BY: TOM WARD

Lincoln University professor Derek Moot has discussed the challenges ahead, principally dairy farms reaching their biological maximum and dry stock farms in general still exhibiting a nitrogen deficiency.
He made the point that irrigation has taken former dryland farms from annual pasture growth of 8t DM/ha to 14t DM/ha, but it is applied nitrogen that has allowed 20t DM/ha to be grown. Similarly, in the high country, perennially very dry environments, it is the ability to capture early season moisture that determines the season’s success. The key is nitrogen (and sulphur) and that is why lupins are so effective; being a legume, lupins initiate the nitrogen cycle, promoting native tussock and cocksfoot. At Lincoln, dryland pastures increased from 9.8t DM/ha to 15.8t DM/ha simply with the addition of urea, i.e maximising growth when moisture is sufficient.

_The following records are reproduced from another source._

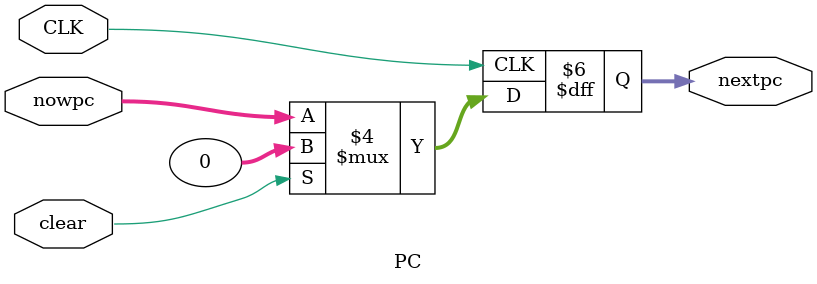
<source format=v>
module PC(
    input CLK,
    input   [31:0] nowpc,
    input clear,
    output reg [31:0]   nextpc
    
);

initial begin    
        nextpc <= 0;   
    end 

always @(negedge CLK) begin
    if(clear)
        nextpc <= 32'b0;
    else
        nextpc <= nowpc;
end


endmodule 
</source>
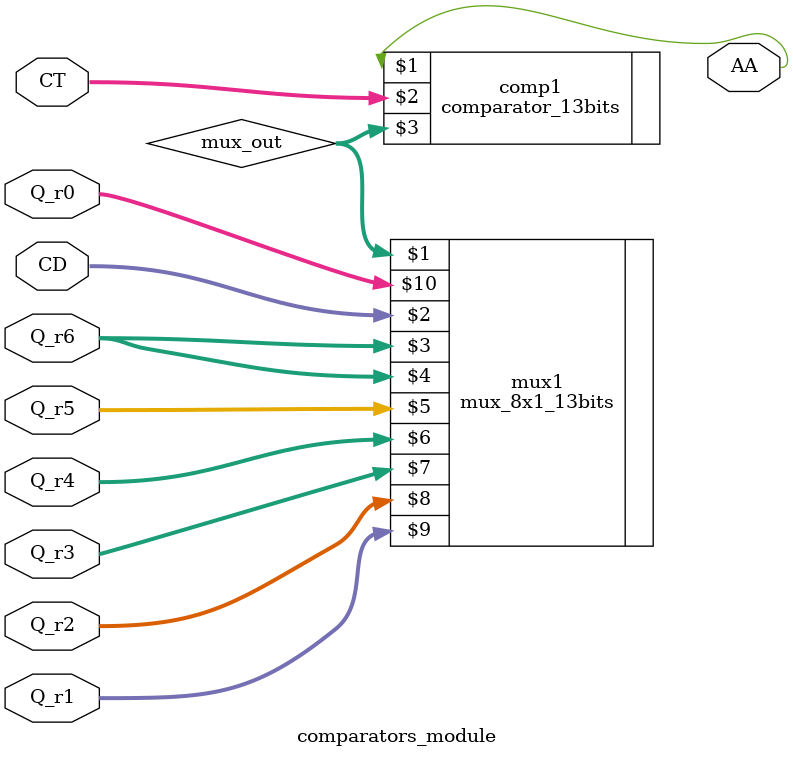
<source format=v>
module comparators_module( output AA, input [2:0] CD, input [12:0] CT, Q_r6, Q_r5, Q_r4, Q_r3, Q_r2, Q_r1, Q_r0);
	wire [12:0] mux_out;
	// 8th input is not used
	mux_8x1_13bits mux1 (mux_out, CD, Q_r6, Q_r6, Q_r5, Q_r4, Q_r3, Q_r2, Q_r1, Q_r0);			
	comparator_13bits comp1 (AA, CT, mux_out);
endmodule
</source>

With dairy on light soils, farmers have taken nitrogen from one biological limit (a deficiency) to another biological limit (the environment) but the same principals apply to feeding dairy cows as to feeding sheep, beef and deer.
The lack of legumes in drystock farms is often due to over-grazing, destroying the legumes and depleting the pasture of the better grasses, leading to browntop dominance. Overgrazing is sometimes due to drought, at other times due to too much set stocking, e.g around lambing.
The systems change by introducing legumes is slower than if the farmer applied nitrogen fertiliser. However once completed locks in a lower cost system. The well-profiled farms of Bonaveree (Avery family) and Bog Roy (Anderson family ) with lucerne, and Tempello (Grigg family) with sub clover on uncultivatable dry hill country, are examples of significantly improving production and profit through the introduction of legumes. For wetter uncultivatable areas, or for irrigated finishing farms, red and white clover with plantain is suitable.
The change in thinking involves understanding that the legume improves spring, early summer growth; it is NOT a solution to summer droughts. Livestock policies need to be designed to utilise the improved early growth so that animals are sold by early summer. So, for example, the focus of research at Lincoln University has been to consistently grow lambs at 300kg /day for 100 days. This has been achieved at Ashley Dene, with lucerne and sub clover on Lismore stony silt loam soils, some of the lowest water holding capacity soils in NZ. Doug Avery became effectively, a farmer of water.
Lucerne, if it is the feed of choice, is still a challenge to manage. Its taproot makes it efficient at accessing moisture, but this attribute becomes a weakness in high rainfall years. In South Canterbury we have to deal with climate variation as much as with drought. Growing lucerne on medium slopes assists with drainage. Lucerne can also be very high in protein in early summer and needs to be balanced with a carbohydrate until it flowers. Lucerne can be difficult to grow where there is an iron pan, and it needs a pH of 5.9-6.0 to thrive. Well-managed lucerne stands are still profitable after 10 years.
In South Canterbury, lucerne can grow between 10 and 18t DM/ha/year, with 60-90 % growing by the end of December. Some farmers are reducing breeding ewe numbers in favour of lamb trading and beef fattening, reflecting the opportunities opened up through growing more early-season feed and also reducing summer stocking pressure.
There is a line of thinking that in North Island uncultivatable hill country, the success of legumes (red, white clovers, sub clover) is too reliant upon the previous season’s rainfall. Some research suggests urea should be applied as the source of nitrogen and this is supported by observations that many northern slopes have, due to lack of moisture, a very low response to phosphate. Nitrogen fertiliser is the suggested answer to a N deficiency, together with some sulphate, which leaches.

• Tom Ward is an Ashburton-based farm consultant.